Industry Groups Welcome LPG and Plastic Duty Waiver, But Warn of Limited Impact
June 26, 2026 | 8:00 am
Jakarta. Government’s decision to eliminate import duties on liquefied petroleum gas (LPG) and plastic raw materials is expected to ease cost pressures across a wide range of industries, from petrochemicals to tofu and tempeh producers.
Industry groups and economists, however, cautioned that the benefits may be limited by global geopolitical tensions and elevated energy prices.
The measure is part of the government’s Rp 26.34 trillion ($1.5 billion) economic stimulus package for the second half of 2026, which includes food assistance, transportation discounts, tax incentives, industrial subsidies, and employment programs.
For the petrochemical industry, the removal of the current 5% import duty on LPG is particularly significant because LPG can serve as an alternative feedstock to naphtha, whose supply has become increasingly constrained.
Earlier this year, Indonesia’s two largest petrochemical producers, Chandra Asri Petrochemical and Lotte Chemical Indonesia, declared force majeure after struggling to secure sufficient naphtha supplies, disrupting production of plastic packaging materials.
According to the Indonesia Olefin, Aromatic and Plastic Industry Association (Inaplas), all of Indonesia’s naphtha requirements are imported. Roughly half of the country’s plastic raw materials -- including polyethylene, polypropylene, PET, polystyrene, and PVC -- also come from overseas, totaling around 8 million tons annually.
The industry has been hit hard by rising costs linked to the conflict in the Middle East. Between April and June, prices of plastic raw materials surged by as much as 150%, according to the Indonesian Plastics Recycling and Downstream Industry Association (Aphindo).
“The combination of soaring prices and import duties has put enormous pressure on manufacturers,” Aphindo Secretary-General Henry Chevalier told the Jakarta Globe on Thursday. “The industry is waiting for the finance minister’s regulation to implement the zero-duty policy.”
Henry noted that domestic producers currently meet only about 60% of national demand for plastic feedstocks, forcing manufacturers to rely heavily on imports.
The impact extends beyond petrochemicals. Higher plastic packaging costs have also affected food producers, including tofu and tempeh makers, who have faced rising operating expenses despite soybean imports already enjoying minimal tariffs.
To help offset those pressures, the government has allocated Rp 500 billion ($28 million) to subsidize soybean purchases for tofu and tempeh producers.
Even so, the Indonesian Tofu and Tempeh Cooperatives Association (Gakoptindo) remains cautious about the effectiveness of the measures.
“I doubt the incentives will be an instant cure,” said Gakoptindo Secretary-General Wibowo Nurcahyo. “The aftereffects of the recent geopolitical turmoil could linger for some time. But if the government fully implements the policies and prices normalize, we would certainly welcome it.”

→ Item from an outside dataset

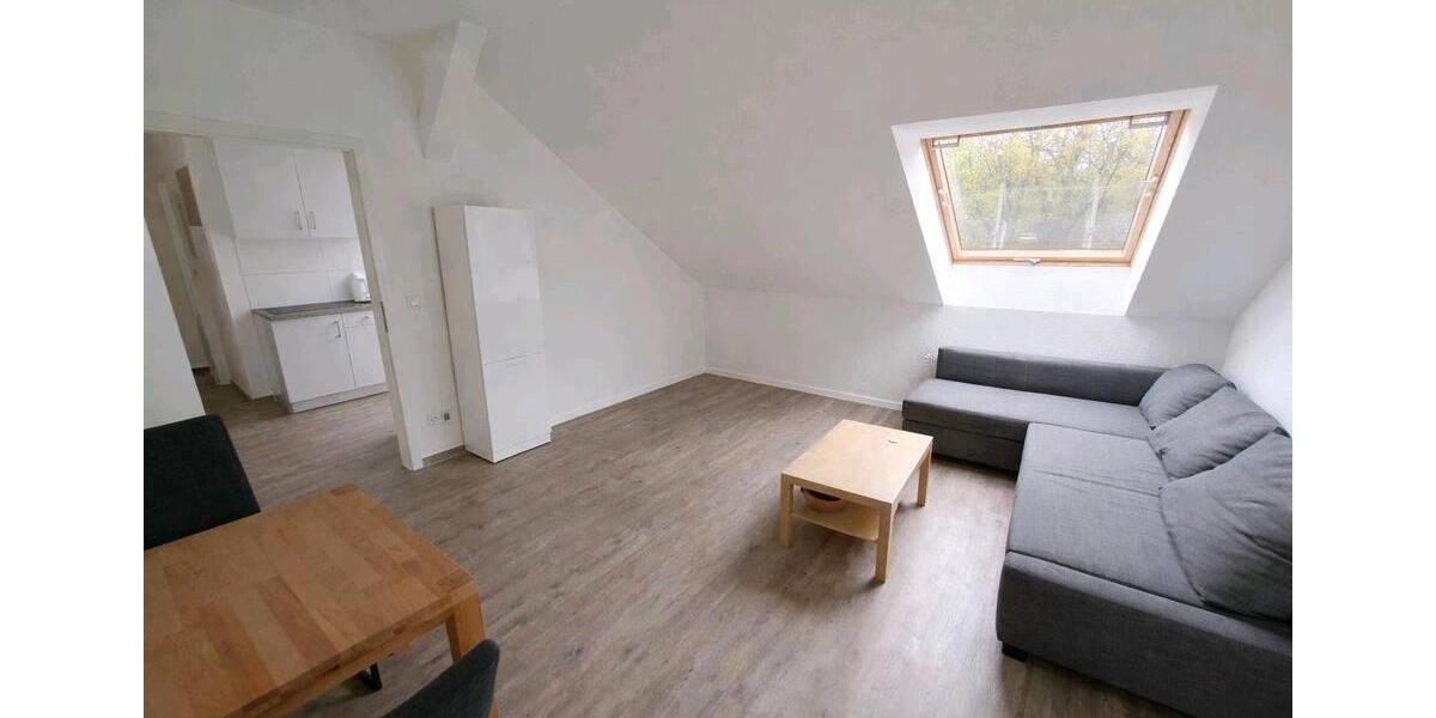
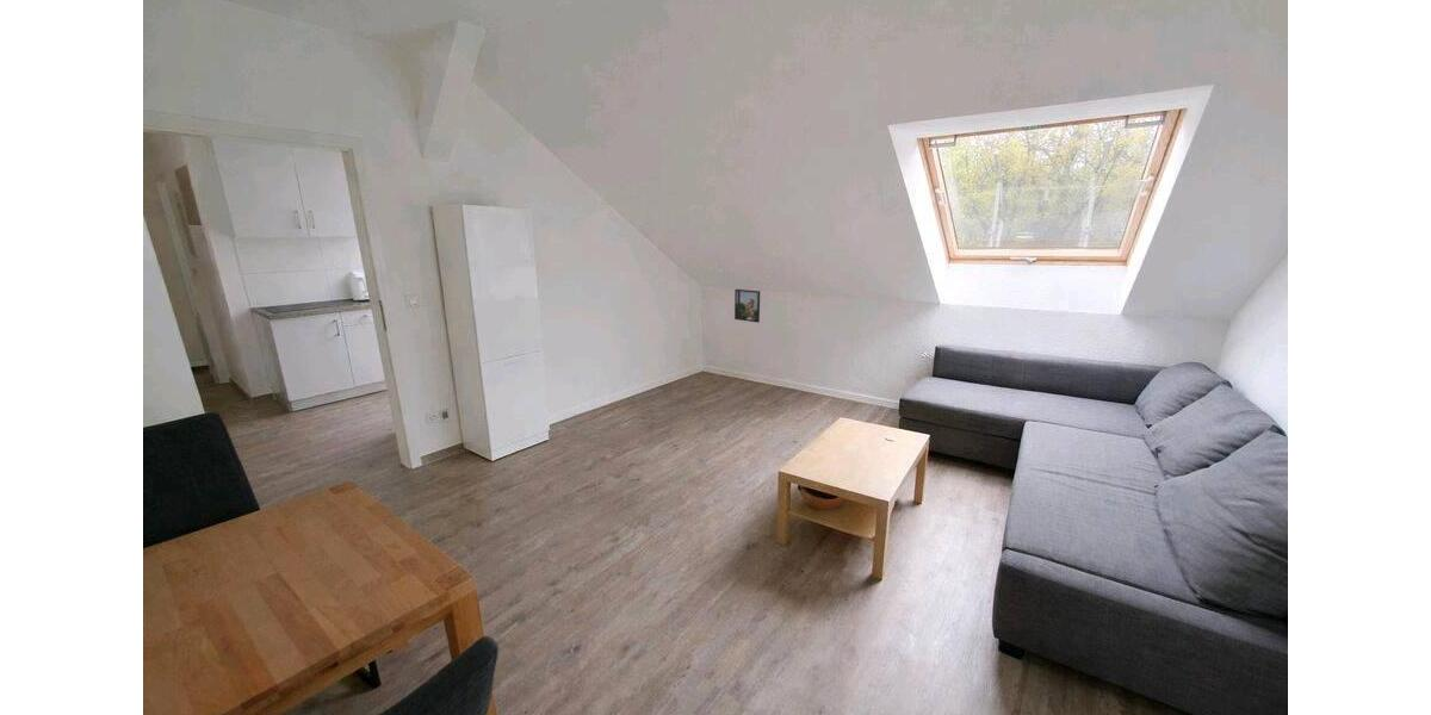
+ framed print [733,288,761,324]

According to Gakoptindo estimates, rising fuel prices, packaging costs, and transportation expenses increased operational costs by about 24% in the first half of 2026. The cost of a 50-kilogram bundle of plastic packaging rose to around Rp 2.75 million ($153) in June from Rp 1.75 million ($97) in January.
The Indonesian Bottled Water Producers Association (Amdatara) also welcomed the duty waiver.
“It is a positive step that can help stabilize production costs, maintain competitiveness, and secure supplies for consumers,” Chairman Karyanto Wibowo said. “However, its effectiveness will depend on consistent implementation throughout the supply chain.”
Economists believe the broader stimulus package will provide only modest support to growth. Faisal Rachman, chief economist at Bank Permata, said the measures are primarily designed to preserve purchasing power and prevent an economic slowdown rather than generate a significant investment-driven expansion.
“At around 0.15% to 0.2% of GDP, the package is relatively small,” Faisal said. “We estimate it could add only 0.05% to 0.15% to GDP growth in 2026, depending on implementation and multiplier effects.”
Bank Permata maintains its 2026 growth forecast of 5.26%.
Other economists argue that reducing import costs offers only short-term relief. Yusuf Rendy Manilet said Indonesia should focus on building a more complete domestic petrochemical supply chain to reduce dependence on imported feedstocks.
“Indonesia has abundant natural gas, palm oil, and mineral resources, but the industrial supply chain remains incomplete,” Yusuf said. “As a result, we continue exporting raw materials while importing higher-value downstream products.”